ClearAll[f]; f[x_] := x^2; f[y_] :=y^4; (*What is:*) f[2]

*To*: mathgroup at smc.vnet.net*Subject*: [mg84366] ClearAll[f]; f[x_] := x^2; f[y_] :=y^4; (*What is:*) f[2]*From*: cebailey <cbailey at wlgore.com>*Date*: Thu, 20 Dec 2007 00:10:58 -0500 (EST)

ClearAll[f]; f[x_] := x^2; f[y_] :=y^4; (*What is:*) f[2] Evaluating this line in Mathematica 5.2 or Mathematica 6 returns 16. This makes sense, because the second definition replaces the first, as we can see when ?f returns: Global`f f[y_]:=y^4 But in _A_Physicist's_Guide_to_Mathematica_ on p.314, Patrick Tam shows an example like this returning the other answer, 4, defined in the first definition.
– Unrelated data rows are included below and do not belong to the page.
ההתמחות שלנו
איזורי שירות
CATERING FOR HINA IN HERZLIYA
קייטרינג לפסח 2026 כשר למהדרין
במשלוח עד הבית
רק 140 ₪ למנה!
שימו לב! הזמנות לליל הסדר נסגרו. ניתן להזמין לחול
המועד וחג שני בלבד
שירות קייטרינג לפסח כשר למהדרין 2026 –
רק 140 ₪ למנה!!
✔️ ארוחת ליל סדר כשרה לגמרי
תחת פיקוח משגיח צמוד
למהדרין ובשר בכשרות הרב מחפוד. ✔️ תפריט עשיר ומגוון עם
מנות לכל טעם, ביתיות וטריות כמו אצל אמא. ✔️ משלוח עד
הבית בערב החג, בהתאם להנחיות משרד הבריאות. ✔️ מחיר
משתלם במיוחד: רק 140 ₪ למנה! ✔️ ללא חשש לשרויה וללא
He then demonstrates that ?f returns: Global`f f[x_] := x^2 f[y_]:= y^4 He says his book was developed with Mathematica 2.2 and a prerelease of Mathematica 3 and is compatible with both. He goes on to explain: "Contrary to expectation, Mathematica used the first definition. The ? operator reveals that Mathematica stores both definitions in the global rule base, giving higher priority to the first definition. (This problem cannot, perhaps, be called a bug because developers of Mathematica are well aware of this design flaw, which is quite difficult to mend....)" What is he talking about? Did Mathematica 2.2 and 3 treat this differently? If earlier versions worked in this surprising way, there must have been a reason - what was it? Was it changed to prevent surprises like this example? Did changing it create other unfortunate consequences? Was Tam just wrong? Or do I misunderstand?